Given passage
Ethiopia’s Failed Coup Attempt Almost Pushed the Country to the Edge of Collapse
A coup attempt in the historic Ethiopian core region of Amhara was narrowly thwarted even though the state chief was killed and the country’s top military leader was assassinated in a related incident that later took place in the capital, with the failure of this regional regime change effort saving Africa’s second most populous country from civil war and subsequent collapse, at least for now.
The “Ethiopian Gorbachev”
It’s been less than a year and a half since 42-year-old former intelligence official Abiy Ahmed took the reins of Africa’s second-largest country following what amounted to a de-facto “soft coup” in the ruling Ethiopian People’s Revolutionary Democratic Front (EPRDF), after which he rapidly implemented radical domestic and international political reforms that saw several opposition groups delisted from their previous “terrorist” designation and the clinching of a peace accord with neighboring Eritrea. Ethiopia was in the news for all the right reasons and it looked like the country was on the path to becoming one of Africa’s rising powers, but the “Ethiopian Gorbachev’s” reforms unwittingly opened up the Pandora’s Box of ethno-regionalist tensions over its internal borders, which became more important of an issue than ever before after many came to believe that PM Abiy was sending signals of his eventual intent to decentralize the state.
Domestic Political Context
Africa’s second most populous country is already legally a federation but the former Tigrayan-led faction (Tigray People’s Liberation Front, TPLF) of the ruling party that had previously run Ethiopia prior to PM Abiy’s “soft coup” never allowed this to enter into practice, thus making it a de-facto centralized state in contravention of the constitution. Even so, while the old state of affairs had serious faults, such as its refusal to meet the regional demands of the Oromo people (the largest plurality in the country at roughly a third of the population and strategically concentrated in its central region) which almost pushed it towards civil war before PM Abiy’s appointment, it nevertheless largely kept the peace in the rest of the country through its heavy-handed leadership style. It eventually became apparent, however, that this was backfiring in the Oromia Region, hence the decision to elevate one of that group’s ethnic representatives — PM Abiy — as the head of state in a bid to placate the increasingly violent protesting masses.

(Data records)
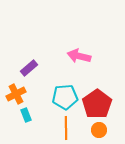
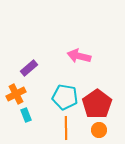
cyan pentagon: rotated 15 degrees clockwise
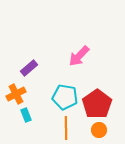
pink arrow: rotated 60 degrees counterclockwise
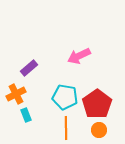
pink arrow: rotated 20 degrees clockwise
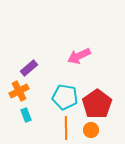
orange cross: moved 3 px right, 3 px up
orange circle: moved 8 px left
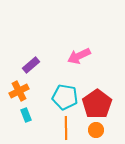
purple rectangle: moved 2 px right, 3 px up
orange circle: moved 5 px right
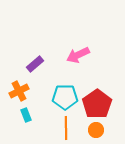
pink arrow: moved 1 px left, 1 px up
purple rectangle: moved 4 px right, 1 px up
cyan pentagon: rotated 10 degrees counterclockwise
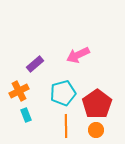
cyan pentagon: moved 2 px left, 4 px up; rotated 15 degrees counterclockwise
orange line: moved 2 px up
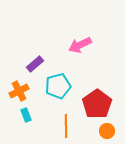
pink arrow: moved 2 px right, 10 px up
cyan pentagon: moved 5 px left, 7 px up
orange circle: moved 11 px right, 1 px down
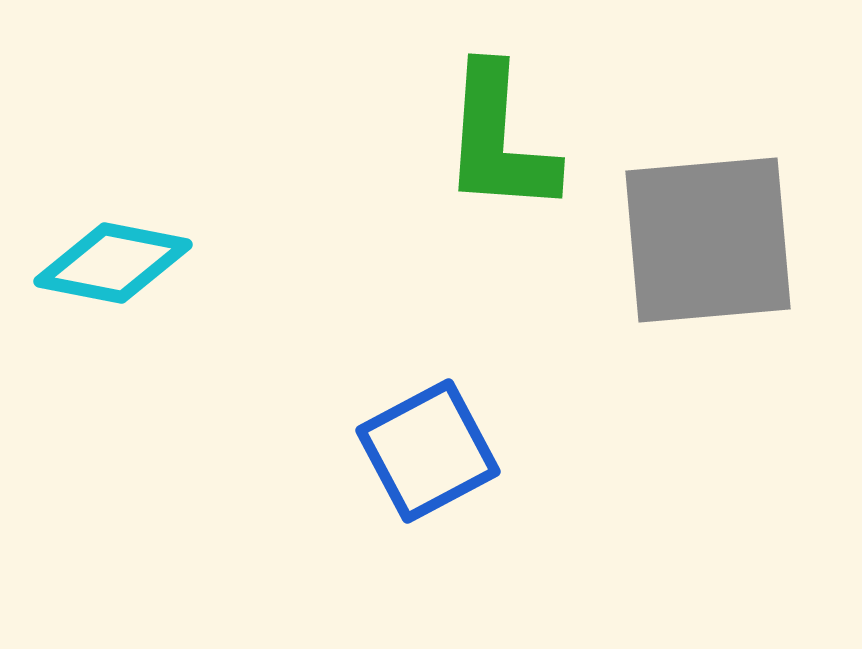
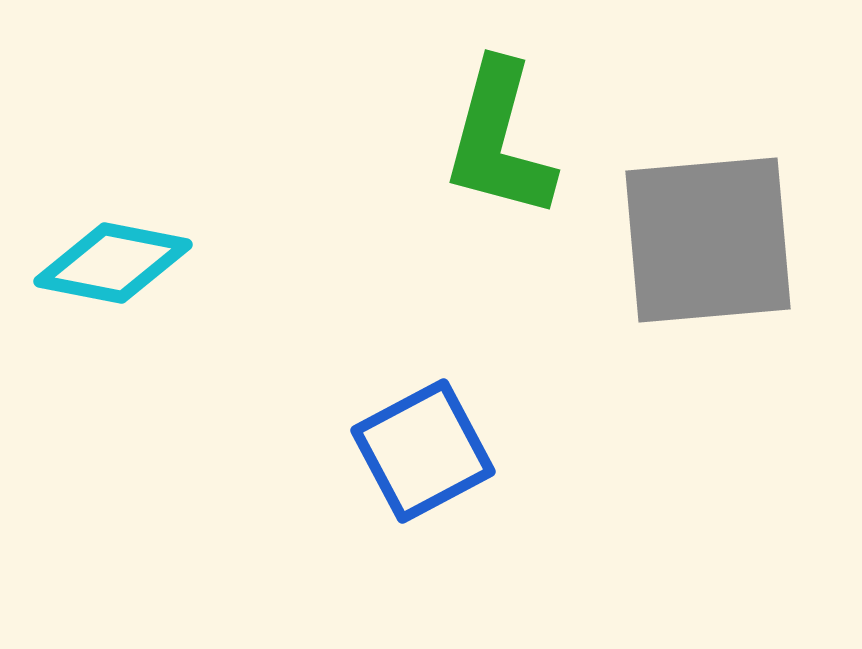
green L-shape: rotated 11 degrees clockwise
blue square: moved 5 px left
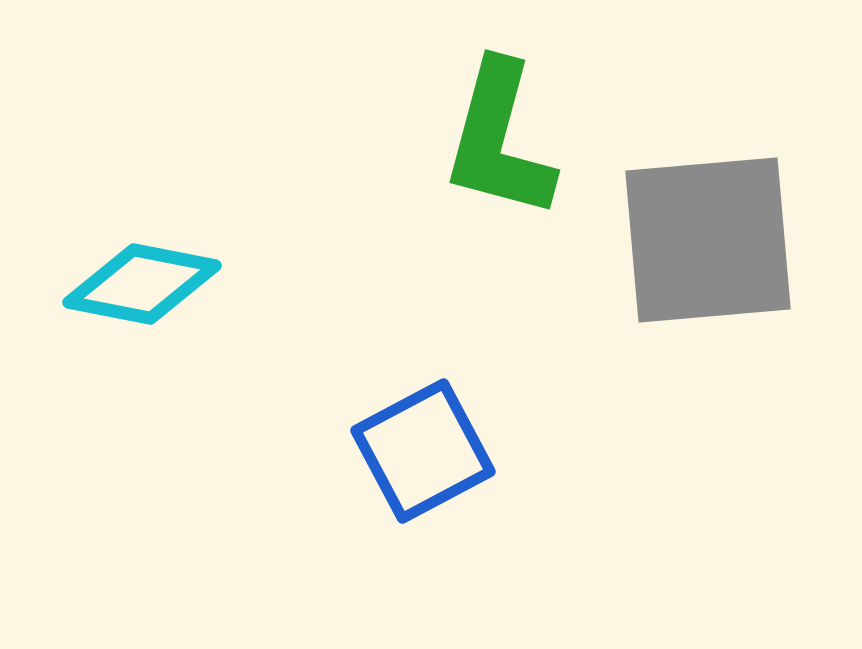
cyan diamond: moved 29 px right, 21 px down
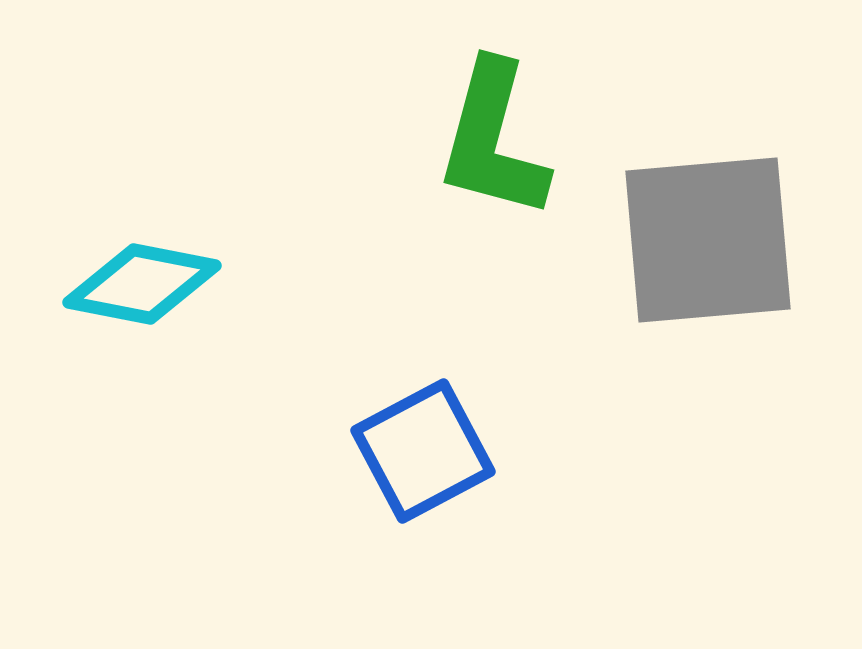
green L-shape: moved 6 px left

Given task
According to the article on Ethiopia's failed coup attempt, roughly what share of the country's population do the Oromo people make up?

Result for this task
Roughly a third of the population.